→ **待做练习**
[1] 请根据关于 torch.func 与 autograd.Function 的文档段落回答：
(a) 要支持 torch.vmap()，torch.autograd.Function 需要哪个静态方法？
(b) 在 setup_context 中，保存用于反向传播的 Tensors 要调用什么？
(c) 示例 1 中定义的类叫什么名字？
[2] 能否从关于 torch.func 与 autograd.Function 的文档段落中摘出“所以您想使用 torch.autograd.Function 与”与“将这两个概念结合为 torch.autograd.Function 。”之间的文字，两端包括在内？
[3] 下列陈述与关于 torch.func 与 autograd.Function 的文档段落是否相符？
(a) forward() 应该接受 ctx 对象。
(b) 要支持 torch.func.jvp()，torch.autograd.Function 需要一个 jvp() 静态方法。
(c) 接受 ctx 的 forward() 和配合 setup_context() 的单独 forward() 这两种写法都受函数转换支持。

→ **文档段落**
########################################
扩展 torch.func 与 autograd.Function ¶

所以您想使用 torch.autograd.Function 与 torch.func 转换如 torch.vmap() ， torch.func.grad() ，等等。

主要有两个用例：

你希望调用不包含 PyTorch 操作的代码，并使其与函数转换一起工作。也就是说， torch.autograd.Function 的前向/反向等调用将进入来自其他系统（如 C++、CUDA、numpy）的函数。
你希望指定自定义梯度规则，如 JAX 的 custom_vjp/custom_jvp。

PyTorch 将这两个概念结合为 torch.autograd.Function 。

基本用法 ¶

本指南假设你熟悉扩展 torch.autograd，该指南解释了如何使用 torch.autograd.Function 。

torch.autograd.Function 可以有一个接受 ctx 对象的 forward() ，或者它可以有单独的 forward() （不接受 ctx ），还可以有一个修改 ctx 对象的 setup_context() 静态方法。

只有后者在函数转换中受支持：

forward() 是执行操作的代码，它不应该接受 ctx 对象。
setup_context(ctx, inputs, output) 是可以调用 ctx 方法的代码。这里你应该保存 Tensors 以进行反向传播（通过调用 ctx.save_for_backward(*tensors) ），或者保存非 Tensors（通过将它们赋值给 ctx 对象）。

因为 setup_context() 只接受 inputs 和 output ，所以可以保存的量只能是输入或输出中的对象（如张量）或从它们派生出的量（如 Tensor.shape ）。如果您想保存来自 Function.forward() 的非输入中间激活以供反向传播，那么您需要将其作为 forward() 的输出返回，以便将其传递给 setup_context() 。

根据变换，

为了支持反向模式自动微分（ torch.func.grad() ， torch.func.vjp() ）， torch.autograd.Function 需要一个 backward() 静态方法。
为了支持 torch.vmap() ， torch.autograd.Function 需要一个 vmap() 静态方法。
为了支持 torch.func.jvp() ， torch.autograd.Function 需要一个 jvp() 静态方法。
为了支持变换的组合（例如 torch.func.jacrev() ， torch.func.jacfwd() ， torch.func.hessian() ）——可能需要多个上述方法。

为了使 torch.autograd.Function 可以任意与函数变换组合，我们建议除了 forward() 和 setup_context() 之外的所有其他静态方法必须是可变换的：也就是说，它们必须仅由 PyTorch 运算符组成或调用其他 torch.autograd.Function （可能调用 C++/CUDA 等）。

让我们来探讨一些常见的用例示例。

示例 1：autograd.Function 调用另一个系统 ¶

常见情况是 torch.autograd.Function 既有 forward() 又有 backward() 调用另一个系统（如 C++、CUDA、numpy、triton）。

import torch
import numpy as np

def to_numpy(tensor):
    return tensor.cpu().numpy()

class NumpySort(torch.autograd.Function):
    # Note that forward does not take ctx
    @staticmethod
    def forward(x, dim):
        device = x.device
        x = to_numpy(x)
########################################
→ **所给资料**
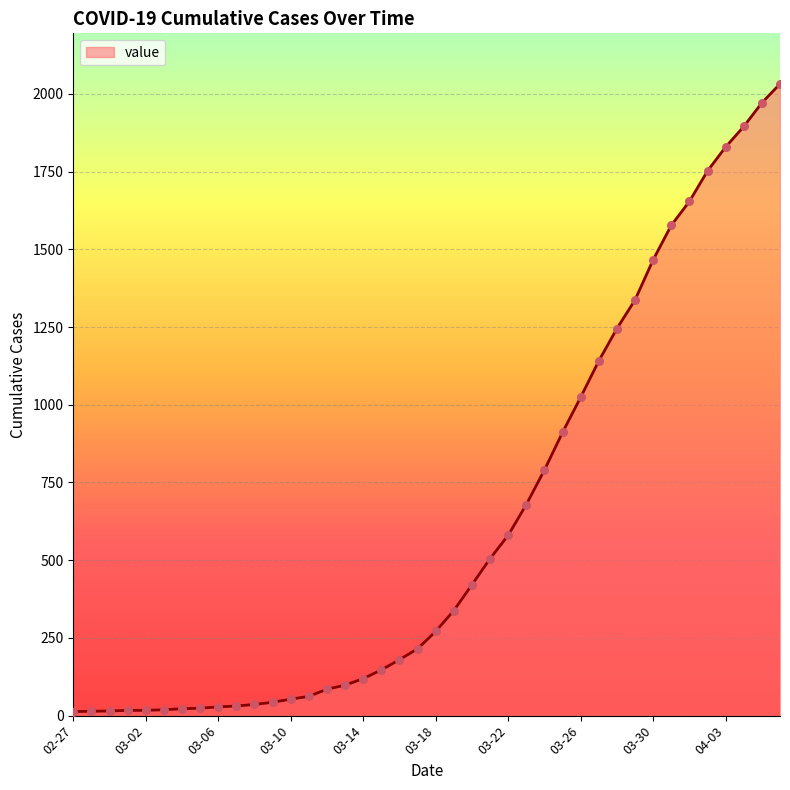

What is the maximum value shown in the chart?

2032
########################################
→ **逐项答案**
[1]
(a) vmap() 静态方法。
(b) ctx.save_for_backward(*tensors)。
(c) NumpySort。

[2]
所以您想使用 torch.autograd.Function 与 torch.func 转换如 torch.vmap() ， torch.func.grad() ，等等。

主要有两个用例：

你希望调用不包含 PyTorch 操作的代码，并使其与函数转换一起工作。也就是说， torch.autograd.Function 的前向/反向等调用将进入来自其他系统（如 C++、CUDA、numpy）的函数。
你希望指定自定义梯度规则，如 JAX 的 custom_vjp/custom_jvp。

PyTorch 将这两个概念结合为 torch.autograd.Function 。

[3]
(a) 否。“forward() 是执行操作的代码，它不应该接受 ctx 对象。”
(b) 是。“为了支持 torch.func.jvp() ， torch.autograd.Function 需要一个 jvp() 静态方法。”
(c) 否。“只有后者在函数转换中受支持”